The summary is that multiple beans that implement ResourceServerTokenServices are registered with the application context. Depending on what other calls are made to the bean factory, one or both of those beans may be found. When both are found, neither is primary and a NoUniqueBeanDefinitionException is thrown.
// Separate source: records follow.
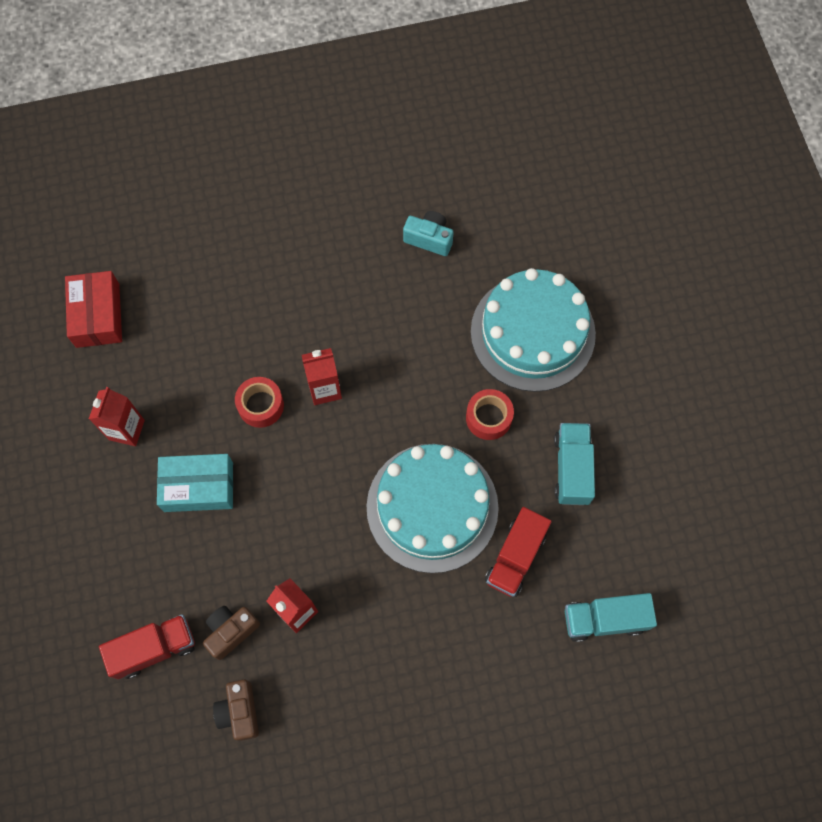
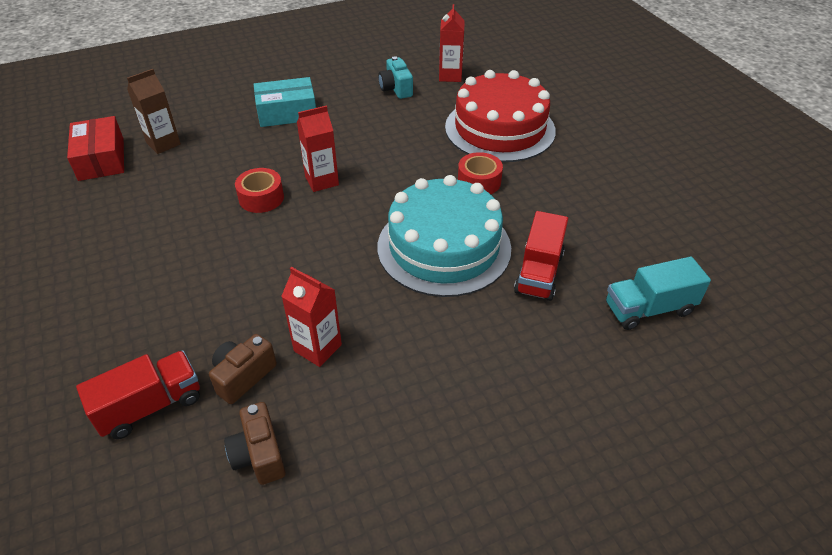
camera: 10 degrees left, 25 degrees down
red carton [89,387,145,446] -> red carton moved to [439,4,464,82]
turquoise box [157,454,233,512] -> turquoise box moved to [254,77,316,127]
turquoise camera [403,211,454,256] -> turquoise camera turned 120 degrees counterclockwise [378,56,413,99]
turquoise cake [471,268,596,392] -> red cake [445,70,556,162]
turquoise truck [554,423,595,505] -> none
none -> brown carton [127,69,181,154]

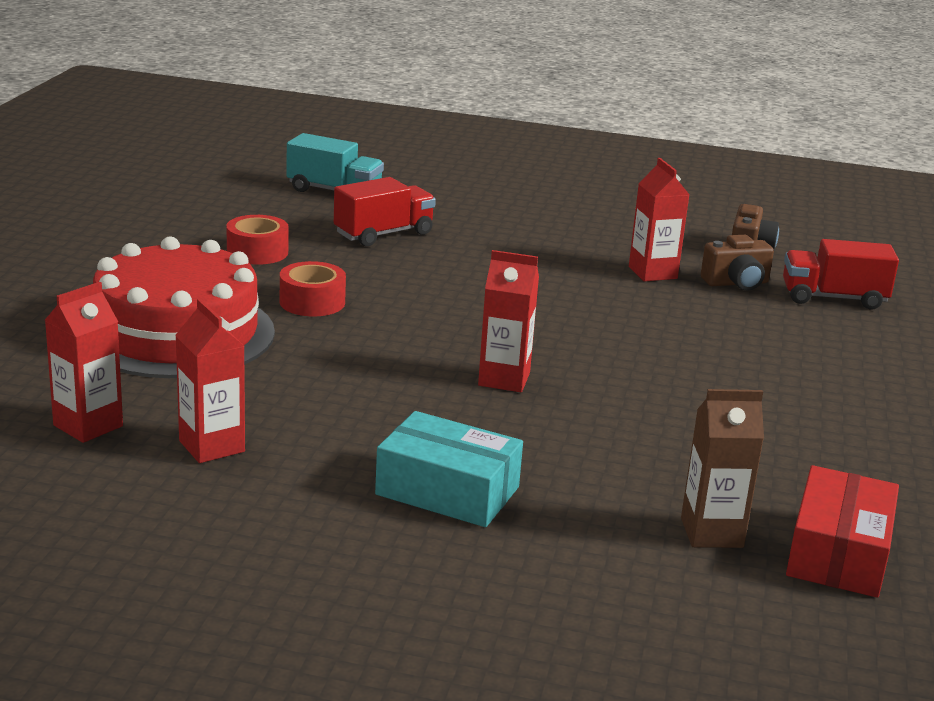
camera: 145 degrees left, 20 degrees down
red tape [235,168,284,213] -> red tape moved to [226,215,289,265]
turquoise cake [377,175,511,297] -> none
turquoise camera [378,56,413,99] -> red carton [175,299,245,463]

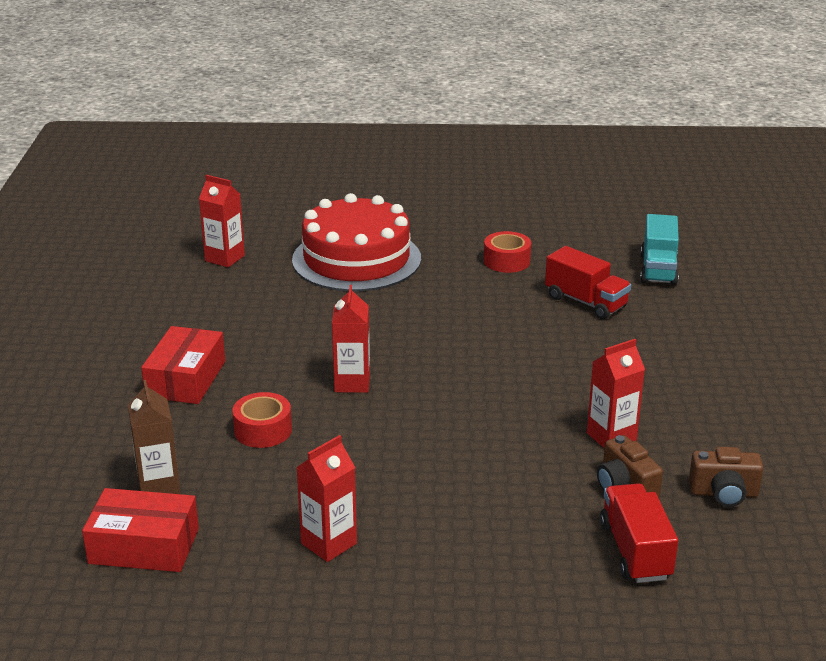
camera: 80 degrees right, 5 degrees up
red carton [175,299,245,463] -> red carton moved to [296,435,357,562]
red tape [280,261,346,316] -> red tape moved to [233,392,292,448]
turquoise box [375,411,523,527] -> red box [141,326,225,404]

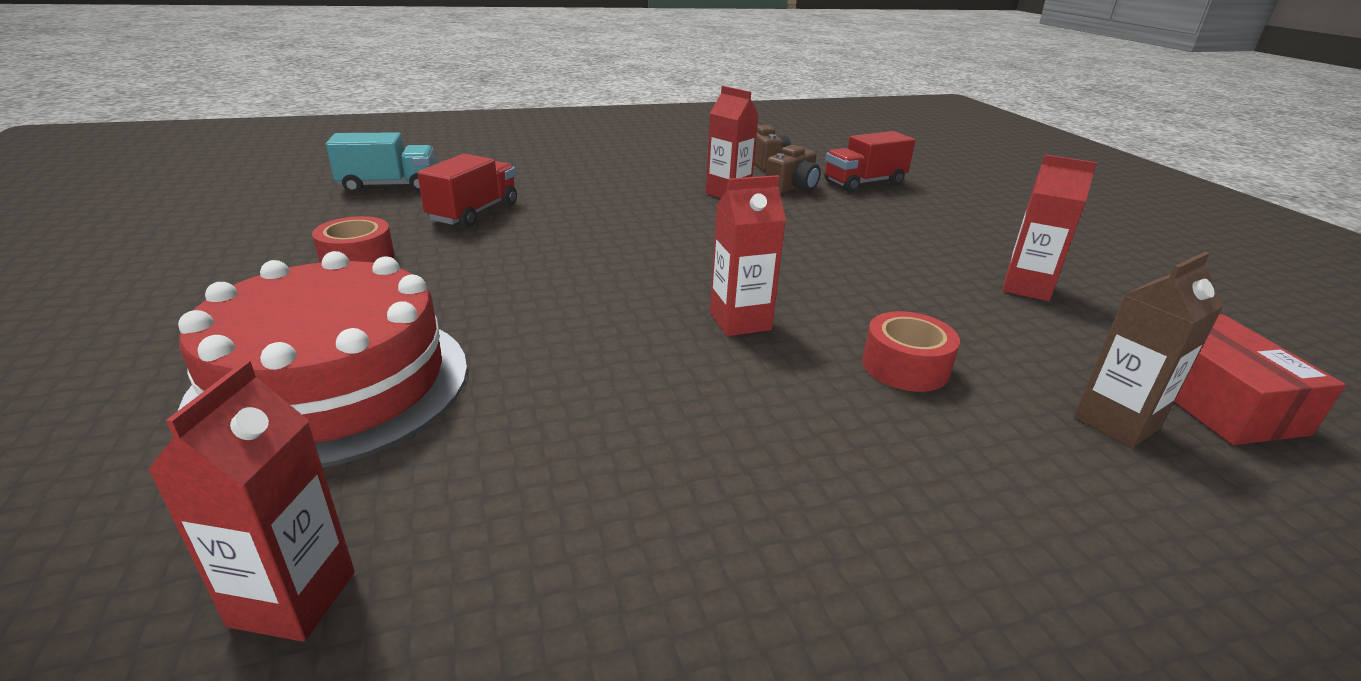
camera: 110 degrees left, 0 degrees up
red box [141,326,225,404] -> none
This is the simplest reproduction that I'm aware of:

package com.example;

import org.springframework.context.annotation.AnnotationConfigApplicationContext;
import org.springframework.security.config.annotation.web.configuration.EnableWebSecurity;
import org.springframework.security.oauth2.config.annotation.web.configuration.AuthorizationServerConfigurerAdapter;
import org.springframework.security.oauth2.config.annotation.web.configuration.EnableAuthorizationServer;
import org.springframework.security.oauth2.provider.token.ResourceServerTokenServices;

@EnableAuthorizationServer
@EnableWebSecurity
public class BrokenOAuthApplication extends AuthorizationServerConfigurerAdapter {

	public static void main(String[] args) {
		AnnotationConfigApplicationContext context = new AnnotationConfigApplicationContext(BrokenOAuthApplication.class);
		context.getBean(ResourceServerTokenServices.class);
		context.close();
	}

}

This fails with Security OAuth 2.0.12.RELEASE, Security 4.2.1.RELEASE, and Framework 4.3.5.RELEASE.

[dsyer]

The above code fails because ResourceServerTokenServices is not available for autowiring without a qualifier. I don't think that's a bug reallly. It was designed that way (for better or for worse).

[wilkinsona]

That's not always the case, though. Here's another example that fails which isn't quite so simplified:

import org.springframework.context.ApplicationContext;
import org.springframework.context.annotation.AnnotationConfigApplicationContext;
import org.springframework.context.annotation.Configuration;
import org.springframework.context.annotation.Import;
import org.springframework.security.config.annotation.web.builders.HttpSecurity;
import org.springframework.security.config.annotation.web.configuration.EnableWebSecurity;
import org.springframework.security.config.annotation.web.configuration.WebSecurityConfigurerAdapter;
import org.springframework.security.oauth2.config.annotation.web.configuration.AuthorizationServerConfigurerAdapter;
import org.springframework.security.oauth2.config.annotation.web.configuration.EnableAuthorizationServer;
import org.springframework.security.oauth2.provider.token.ResourceServerTokenServices;
import org.springframework.stereotype.Component;

@Configuration
@Import({Security.class, Auth.class})
public class BrokenOAuthApplication {

	public static void main(String[] args) {
		AnnotationConfigApplicationContext context = new AnnotationConfigApplicationContext(BrokenOAuthApplication.class);
		context.getBean(ResourceServerTokenServices.class);
		context.close();
	}

}

@EnableWebSecurity
class Security extends WebSecurityConfigurerAdapter {

	private final ApplicationContext context;

	Security(ApplicationContext context) {
		this.context = context;
	}

	@Override
	protected void configure(HttpSecurity http) throws Exception {
		this.context.getBean(ResourceServerTokenServices.class);
	}

}

@EnableAuthorizationServer
class Auth extends AuthorizationServerConfigurerAdapter {

}

With this arrangement, the call to this.context.getBean(ResourceServerTokenServices.class) in Security succeeds but the one in the main method fails. If you swap the order of the two classes in the @Import then the call in Security fails.